I have 3 incubators....a Brinsea Mini Advance, Brinsea Octogon 20 Pro, and a Farm Innovators Still Air Incubator that I bought a fan and egg turner for. The 2 Brinsea I have are wonderful, the Octogon 20 has the humidity module and even though it was more $'s, is the way to go. The trouble I am having is with the styrofoam incubator.....the temperature isn't hard to regulate, but the humidity!!!! WOW....I have yet got it to maintain a steady level. I get readings that are either high 70+% or low 40% or lower. 

Has anyone else had this issue with this type of incubator? I have tried everything I can think of, taking out one or both red plugs, propping a corner up, one red plug in one out...short of sitting in front of it 24/7 to monitor the humidity....I am at a loss. Any tricks in the egg basket you can pull out and share???


----------



## teddy (Sep 6, 2012)

Zip lock freezer bag with a little water in the bottom. Away from heating elements if inside. Still don't see it ever staying constant. Humidity out side the styrofoam will effect humidity inside. A zip lock bag with water sitting on the top out side will effect also. Room temp will also. Turn the heat up in the room and dry the room out humidity goes down. If not heating the room in the morning hours when its cooler out you incubator will have more humidity. Afternoon when the sun is drying up the humidity. So if you want a constant humidity you have to be able to add water some hours of the day, and take it away other hours. Zip lock bag with water can be removed and put back quickly.

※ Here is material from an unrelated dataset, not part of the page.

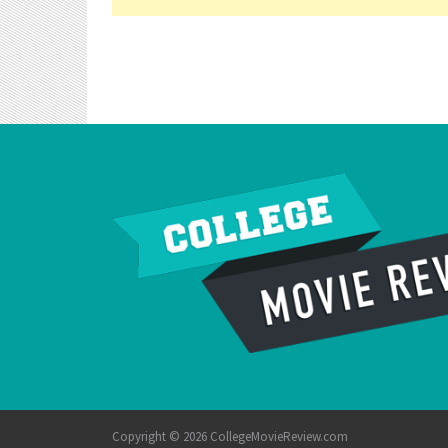
Copyright © 2026 CollegeMovieReview.com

Styrofoam incubators I all but gave up on humidity. Except the last few days I try and keep it up. Don't see those 100% hatch like with the Mini Advanced.


----------



## WindWhipt (Jul 5, 2012)

Hi teddy,

Thanks for the reply. The incubator is in my
basement. The basement is finished, dehumidifier running at 50%,
and the temperature is always 77. There are
no windows, so I don't get temp changes due 
to the sun. It's just frustrating! This will be my
last time using the styrofoam bator. I suppose it 
could be used for hatching, but getting it clean
and sanitized, eh, what's a girl to do! Time to
dump my change jar and see of I can afford another
Brinsea. My Octogon 20 is about 10 years old,
and it still works great! Might be time to break
down and get another one of those. Again…thanks
for the reply.

Kimberly


----------



## teddy (Sep 6, 2012)

WindWhipt said:


> The basement is finished, dehumidifier running at 50%


That to me is still a change in humidly. If it was me I would shut the dehumidifier off. No water in the incu and just go with it. I think it will balance itself out. May need to add water last few days but basements are always a little damp. Sounds like a good place for a styrofoam job.


----------